Businesses may also be struggling to focus on the right threats when it comes to security. Jeffery noted that he's not as concerned about the business email compromise today as he is about other crimes like account takeovers, as success rates rise for these criminal activities. More than a fifth of companies said they cannot detect ACH or wire fraud before it leaves their companies. More commonly, these fraudulent transactions are only caught the day they post to the company's bank account (the same goes for check fraud, the report found).
Don't Leave It up to the Bank
One report finding that Jeffrey said stood out for him was the disparity between security strategies at corporates and at their financial service providers.
"What surprises me is how much more work needs to be done by corporations versus the banks," he said. "Banks are where the money sits, so they're more prepared. They have specific accountability for tracking and monitoring types of fraud. We expect that. But we also expect corporations to mirror that."

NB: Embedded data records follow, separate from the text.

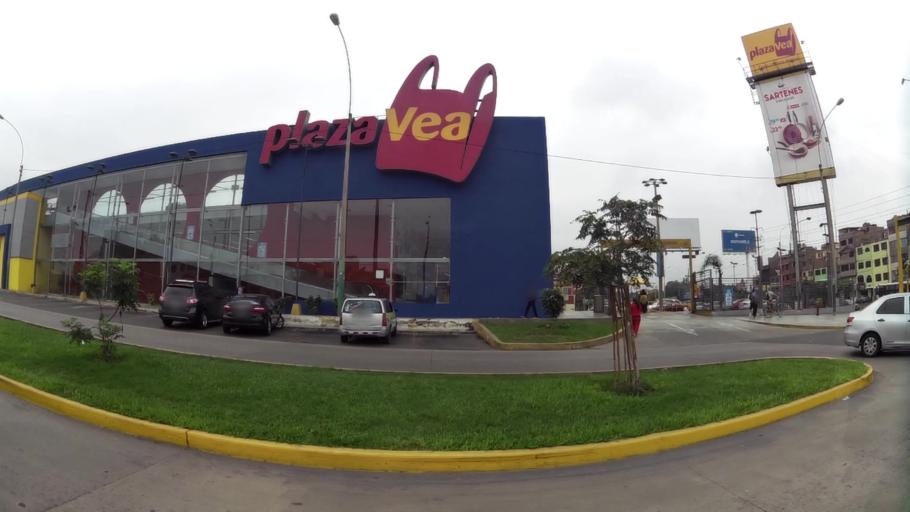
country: PE
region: Lima
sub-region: Lima
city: Surco
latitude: -12.1117
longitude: -77.0074
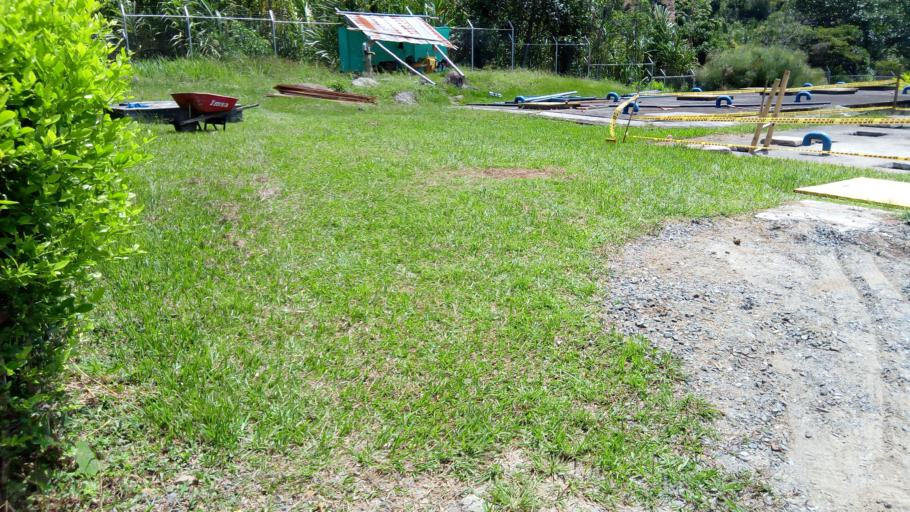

Three-quarters of banks say they have developed a "formal treasury fraud control framework," the report found, compared to just 29 percent of corporates. Instead, more than a third of corporate treasurers said their fraud and controls frameworks are more informal.
The particular area of security training and testing demonstrates this disparity, he added, noting that banks are more likely than corporates to have both formal systems testing and personnel training in place. Yet, as Strategic Treasurer warned in its report, much of the $120 million levied in fines last year by the Office of Foreign Assets Control were issued against companies, not banks.
"Training for attacks is not necessarily as comprehensive [as banks]," said Jeffery. "Some see it from more of an IT view, not necessarily a treasury or payables view. That's a massive gap that needs to be closed."
While corporate treasurers are optimistic today, Jeffery warned that these professionals may want to step back and reassess how positive they feel about their defenses.
"People aren't necessarily doing anomaly detection to determine if someone has accessed 50 records a minute," he said. "I'll be optimistic when I see more companies systematically monitoring things to detect anomalous activity earlier. If you reconcile your accounts every day, if you have standards in place, if people are systematically looking for things and their mindset is more prepared, we will be in a better place."